This is a great activity for any dog that can get distracted by scent, especially hunting dogs.
We often underestimate the power of the dogs nose, even our dogs that have been selectively pet bred for many years. It’s not just working bred dogs who get distracted my sniffs and smells.
Most owners struggle to call the dog off an interesting scent and interrupt the scenting acitivity. What then happens if they do call the dog away, the consequence is often ‘obedience’
Eg Recall, Sit, Lead On. Even if they get rewarded with eating a treat. None of these things are better than sniffing if you’re a dog.
So what were are going to do here, is interrupt sniffing with sniffing.

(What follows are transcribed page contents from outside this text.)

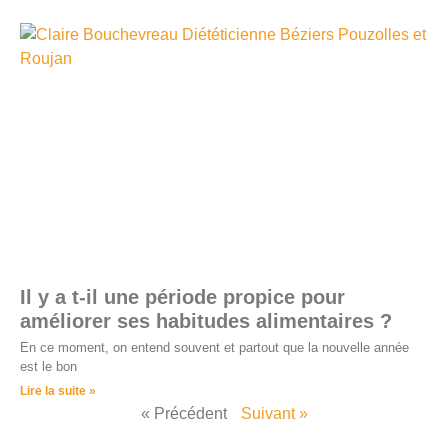
Il y a t-il une période propice pour
améliorer ses habitudes alimentaires ?
En ce moment, on entend souvent et partout que la nouvelle année
est le bon
Lire la suite »
« Précédent
Suivant »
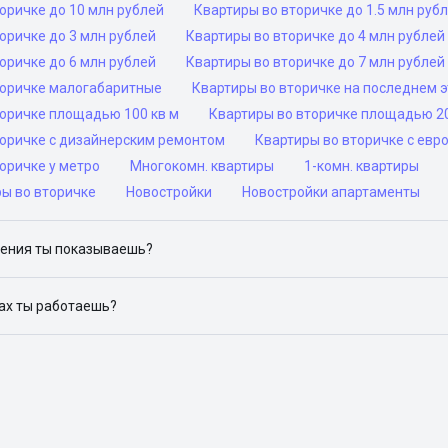
оричке до 10 млн рублей
Квартиры во вторичке до 1.5 млн руб
оричке до 3 млн рублей
Квартиры во вторичке до 4 млн рублей
оричке до 6 млн рублей
Квартиры во вторичке до 7 млн рублей
торичке малогабаритные
Квартиры во вторичке на последнем 
торичке площадью 100 кв м
Квартиры во вторичке площадью 20
торичке с дизайнерским ремонтом
Квартиры во вторичке с ев
оричке у метро
Многокомн. квартиры
1-комн. квартиры
ры во вторичке
Новостройки
Новостройки апартаменты
ения ты показываешь?
ю объявления на популярных сайтах объявлений: ЦИАН, Домклик, 
дах ты работаешь?
 доступен в следующих городах: Москва, Санкт-Петербург, Архангел
Красноярск, Нижний Новгород, Новосибирск, Омск, Пермь, Ростов-н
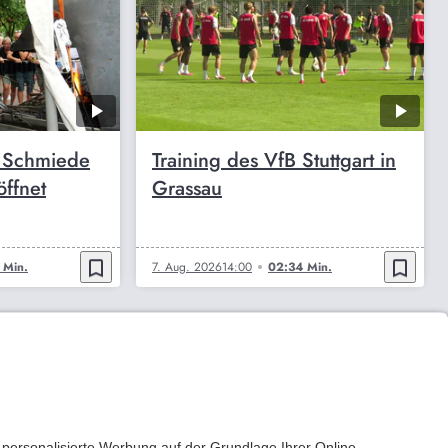
r Schmiede
Training des VfB Stuttgart in
öffnet
Grassau
bookmark_border
bookmark_border
 Min.
7. Aug. 2026
14:00
02:34 Min.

However, while the dog is disengaged/distracted you are going to drop some tasty treats into the ground, so sniffing where you tell them to sniff is going to be more rewarding as they will actually find something as well as searching.
Eventually your dog will think you are better at this sniffing malarkey than they are and be more motivated to listen to you.
If you have seen dogs in groups you will have noticed that if one dogs shows some intense sniffing on a spot the others will rush over to investigate too. If you haven’t start to look out for this. DOgs like investigating smells.
This activity builds up the connection and the motivation for the dog to listen to you.
Start the exercise by throwing the food away to the ground and allow the dog to disengage.
There is a difference between disengagement and distraction.
So start with disengagement and progress to distraction.
Disengagement is the dog seeking a ‘distraction’ or reward opportunity.
As soon as your dog disengages, drop some food into the ground and call ‘here’ then use your hand to encourage the dog to the area where the food is.
Give some verbal praise and head off again and repeat. Allow the dog to finish its reward before you call ‘here’ again.
Finish the session by recalling in and give several treats as you end the session so the dog does not get frustrated about the exercise finishing.